Consider this scene
After many moves and years of hanging onto “keepsakes”, the Smiths are cleaning the basement in preparation for a garage sale. The two kids have been told that they can keep part of the profits if they help with both the preparation and sale of the items. The day before the garage sale, mom approaches her teen. “I have a couple important meetings at work today and I could really use your help finishing up the pricing of the things in the garage. When your sister wakes up, can the two of you please try to finish that up so that we are ready for this weekend?” Keep in mind that even though the kids have helped, mom has really done about 80% of what it has taken to get ready for the garage sale. Her teenage daughter responds with, “Can’t we just work on it together when you get home? I am really tired and I haven’t seen my boyfriend for a week. I was planning on sleeping a little longer, catching up with some friends for lunch, and then hanging out at the pool with John for a couple hours. As you can imagine, this doesn’t go over very well.
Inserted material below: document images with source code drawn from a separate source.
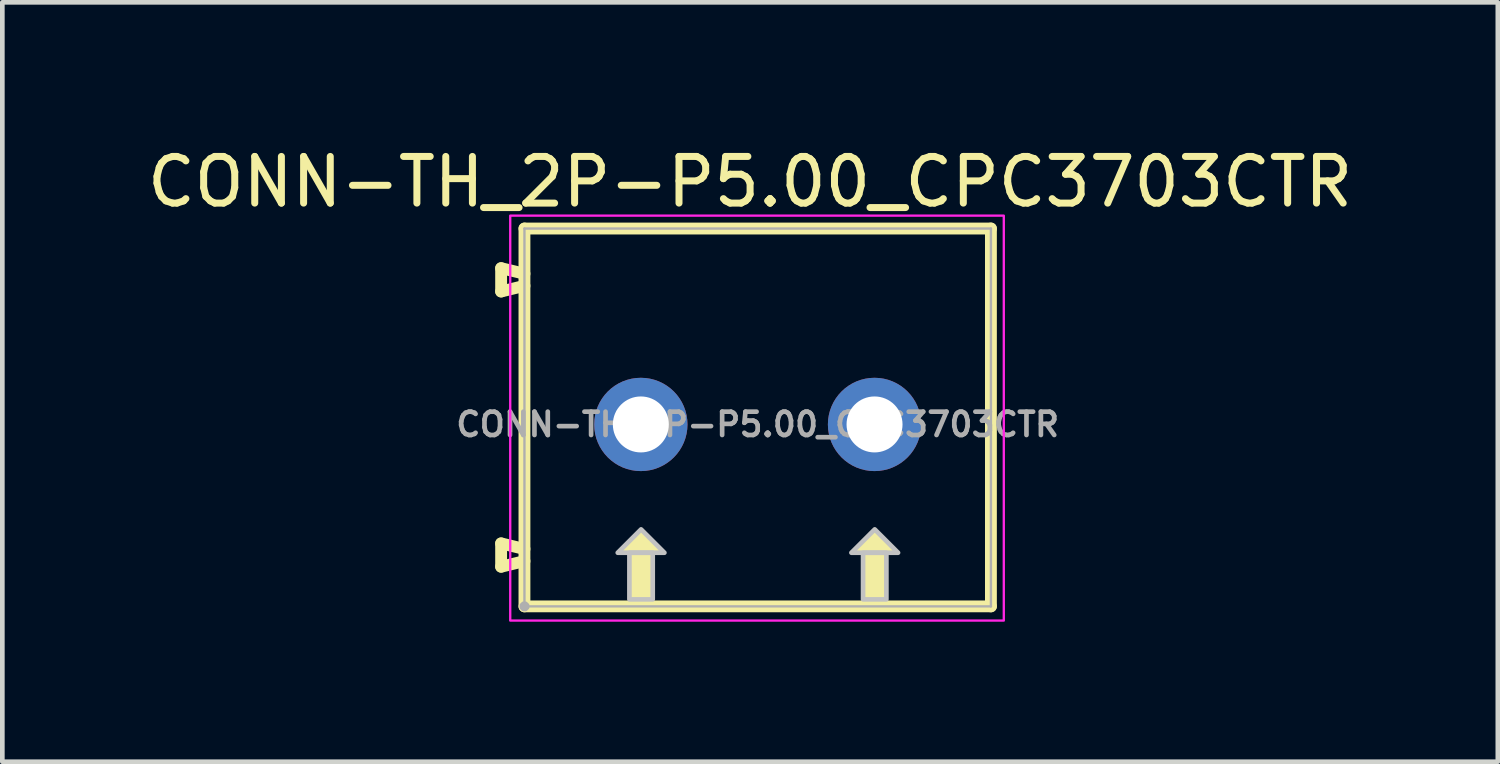
<source format=kicad_pcb>
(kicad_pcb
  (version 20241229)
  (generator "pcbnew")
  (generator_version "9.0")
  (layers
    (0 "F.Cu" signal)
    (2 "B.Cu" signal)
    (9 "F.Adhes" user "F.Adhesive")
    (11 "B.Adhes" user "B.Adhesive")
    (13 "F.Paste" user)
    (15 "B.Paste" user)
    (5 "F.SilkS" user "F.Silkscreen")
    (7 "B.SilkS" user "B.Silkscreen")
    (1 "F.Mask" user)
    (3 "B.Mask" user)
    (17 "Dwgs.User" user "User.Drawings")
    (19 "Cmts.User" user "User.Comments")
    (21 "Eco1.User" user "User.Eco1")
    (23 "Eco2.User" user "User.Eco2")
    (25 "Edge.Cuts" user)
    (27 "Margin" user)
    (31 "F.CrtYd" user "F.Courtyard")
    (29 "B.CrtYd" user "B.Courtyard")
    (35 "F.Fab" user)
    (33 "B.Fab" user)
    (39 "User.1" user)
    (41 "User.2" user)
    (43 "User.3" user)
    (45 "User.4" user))
  (footprint "CONN-TH_2P-P5.00_CPC3703CTR"
    (layer "F.Cu")
    (at 13.193 6.049)
    (property "Reference" "CONN-TH_2P-P5.00_CPC3703CTR" (at -0.163 -5.2 0) (layer "F.SilkS") (effects (font (size 1 1) (thickness 0.15))))
    (fp_line (start -5.5 2.55) (end -5.5 3.05) (stroke (width 0.254) (type default)) (layer "F.SilkS"))
    (fp_line (start -5.5 2.55) (end -5 2.67) (stroke (width 0.254) (type default)) (layer "F.SilkS"))
    (fp_line (start -5.5 3.05) (end -5 2.93) (stroke (width 0.254) (type default)) (layer "F.SilkS"))
    (fp_line (start -5.5 -3.35) (end -5.5 -2.85) (stroke (width 0.254) (type default)) (layer "F.SilkS"))
    (fp_line (start -5.5 -3.35) (end -5 -3.231) (stroke (width 0.254) (type default)) (layer "F.SilkS"))
    (fp_line (start -5.5 -2.85) (end -5 -2.971) (stroke (width 0.254) (type default)) (layer "F.SilkS"))
    (fp_line (start -5 -4.2) (end 5 -4.2) (stroke (width 0.254) (type default)) (layer "F.SilkS"))
    (fp_line (start -5 3.9) (end -5 -4.2) (stroke (width 0.254) (type default)) (layer "F.SilkS"))
    (fp_line (start 5 -4.2) (end 5 3.9) (stroke (width 0.254) (type default)) (layer "F.SilkS"))
    (fp_line (start 5 3.9) (end -5 3.9) (stroke (width 0.254) (type default)) (layer "F.SilkS"))
    (fp_poly (pts (xy -2.5 2.25) (xy -3 2.75) (xy -2 2.75)) (stroke (width 0) (type default)) (fill yes) (layer "F.SilkS"))
    (fp_poly (pts (xy 2.509 2.25) (xy 2.009 2.75) (xy 3.009 2.75)) (stroke (width 0) (type default)) (fill yes) (layer "F.SilkS"))
    (fp_poly (pts (xy -2.75 2.75) (xy -2.25 2.75) (xy -2.25 3.75) (xy -2.75 3.75)) (stroke (width 0) (type default)) (fill yes) (layer "F.SilkS"))
    (fp_poly (pts (xy 2.259 2.75) (xy 2.759 2.75) (xy 2.759 3.75) (xy 2.259 3.75)) (stroke (width 0) (type default)) (fill yes) (layer "F.SilkS"))
    (fp_poly (pts (xy -2.5 2.25) (xy -3 2.75) (xy -2 2.75)) (stroke (width 0.1) (type default)) (fill no) (layer "Dwgs.User"))
    (fp_poly (pts (xy 2.509 2.25) (xy 2.009 2.75) (xy 3.009 2.75)) (stroke (width 0.1) (type default)) (fill no) (layer "Dwgs.User"))
    (fp_poly (pts (xy -2.75 2.75) (xy -2.25 2.75) (xy -2.25 3.75) (xy -2.75 3.75)) (stroke (width 0.1) (type default)) (fill no) (layer "Dwgs.User"))
    (fp_poly (pts (xy 2.259 2.75) (xy 2.759 2.75) (xy 2.759 3.75) (xy 2.259 3.75)) (stroke (width 0.1) (type default)) (fill no) (layer "Dwgs.User"))
    (fp_rect (start -5.305 -4.476) (end 5.276 4.205) (stroke (width 0.05) (type default)) (fill no) (layer "F.CrtYd"))
    (fp_line (start -5 -4.2) (end 5 -4.2) (stroke (width 0.051) (type default)) (layer "F.Fab"))
    (fp_line (start -5 3.9) (end -5 -4.2) (stroke (width 0.051) (type default)) (layer "F.Fab"))
    (fp_line (start 5 -4.2) (end 5 3.9) (stroke (width 0.051) (type default)) (layer "F.Fab"))
    (fp_line (start 5 3.9) (end -5 3.9) (stroke (width 0.051) (type default)) (layer "F.Fab"))
    (fp_poly (pts (xy -4.944 3.877) (xy -4.977 3.845) (xy -5.022 3.845) (xy -5.055 3.877) (xy -5.055 3.923) (xy -5.022 3.955) (xy -4.977 3.955) (xy -4.944 3.923)) (stroke (width 0.1) (type default)) (fill no) (layer "F.Fab"))
    (fp_poly (pts (xy -2.009 -0.065) (xy -2.043 -0.191) (xy -2.108 -0.304) (xy -2.2 -0.397) (xy -2.313 -0.462) (xy -2.439 -0.496) (xy -2.57 -0.496) (xy -2.696 -0.462) (xy -2.809 -0.397) (xy -2.901 -0.304) (xy -2.966 -0.191) (xy -3 -0.065) (xy -3 0.065) (xy -2.966 0.191) (xy -2.901 0.304) (xy -2.809 0.397) (xy -2.696 0.462) (xy -2.57 0.496) (xy -2.439 0.496) (xy -2.313 0.462) (xy -2.2 0.397) (xy -2.108 0.304) (xy -2.043 0.191) (xy -2.009 0.065)) (stroke (width 0.1) (type default)) (fill no) (layer "User.1"))
    (fp_poly (pts (xy 3 -0.065) (xy 2.966 -0.191) (xy 2.901 -0.304) (xy 2.809 -0.397) (xy 2.696 -0.462) (xy 2.57 -0.496) (xy 2.439 -0.496) (xy 2.313 -0.462) (xy 2.2 -0.397) (xy 2.108 -0.304) (xy 2.043 -0.191) (xy 2.009 -0.065) (xy 2.009 0.065) (xy 2.043 0.191) (xy 2.108 0.304) (xy 2.2 0.397) (xy 2.313 0.462) (xy 2.439 0.496) (xy 2.57 0.496) (xy 2.696 0.462) (xy 2.809 0.397) (xy 2.901 0.304) (xy 2.966 0.191) (xy 3 0.065)) (stroke (width 0.1) (type default)) (fill no) (layer "User.1"))
    (fp_text user "${REFERENCE}" (at 0 0 0) (layer "F.Fab") (effects (font (size 0.5 0.5) (thickness 0.1))))
    (pad "1" thru_hole circle (at -2.505 0) (size 2 2) (drill 1.2) (layers "*.Cu" "*.Mask"))
    (pad "2" thru_hole circle (at 2.505 0) (size 2 2) (drill 1.2) (layers "*.Cu" "*.Mask")))
  (gr_rect
    (start -3 -3)
    (end 29.06 13.279)
    (stroke (width 0.1) (type default))
    (fill no)
    (layer "Edge.Cuts")))
</source>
Mom is instantly annoyed, frustrated, and overwhelmed with all the responsibilities she has that day. At this point, mom looses it a little. She replies with, “All I am asking you to do is price a few things. With both of you working, it shouldn’t take more than an hour out of your day. I am glad to see you taking care of yourself, but it would be nice if you could contribute to the family a little more.” The teen responds with, “Maybe you should take care of yourself a little more. If you took time to get some rest and have lunch with friends, you would be a lot happier and more fun to be around!” Mom decides not want to engage in what was quickly becoming an argument. She walks away, telling her daughter she will check in with her again before she goes to work.
What comes up for you when you read this? This mom may be asking herself things like: When did my teen stop asking if she could do something and start telling me what she is doing? How can she say such hurtful things to me? Doesn’t she understand what would happen if I just decided to take the day off every time I needed to “take care of myself”? Why can’t she see all the things I do for her?
Teens like the one above can be very egocentric. To be egocentric is to think only of oneself, without regard for the feelings or desires of others. This explains why teens see the world through their own eyes, basing choices on their personal priorities and limited experience. As challenging as it can be for those around them, being egocentric is a necessary characteristic of identity development. Typically, teens will move in and out of being able to see another person’s perspective, and they will practice this new skill on you! Often times, it is not they they are trying to be mean or hurtful. Rather, they simply are not focused on how they are making you feel.
Parenting challenges us to look at situations for what they are and not take things personally. It is in the very moments when we are tempted to lecture, ground, or holler at our teens that they need us to disengage emotionally, get grounded, and respond with thoughtfulness. This following strategy may help:
- Disengage: Engaging in an emotional dialogue with a teen is like being in an arena with a matador. The matador tries to wear out the bull and the bull runs around chasing a red cape. Meanwhile, the bull gets more and more upset and exhausted. If you are inclined to react, walk away and come back to the conversation when YOU are ready.
- When you are ready, restate your expectation. Keep it simple and direct.
- Describe, specifically, what needs to be done to meet that expectation.
- Share how their contribution benefits their family or community.
- Explain the consequences.
When you resist the temptation to get in the arena with the matador, you can be more skillful in your interactions. Using situations like the one above as coachable moments allows you to make a positive contribution to both their sense of self and their growing understanding of who they are becoming. Sharing how their efforts make a larger contribution can help build positive self-esteem in teens. The word ‘esteem’ comes from a Latin word that means ‘to estimate’. So, self-esteem is related to how teens estimate, or regard, themselves. Experts suggest that it is through their contributions that teens develop skills and regard themselves as capable. They begin to recognize that they play an important role in reaching a larger goal. It also helps them to be less egocentric as they begin to see how their actions impact people outside of themselves.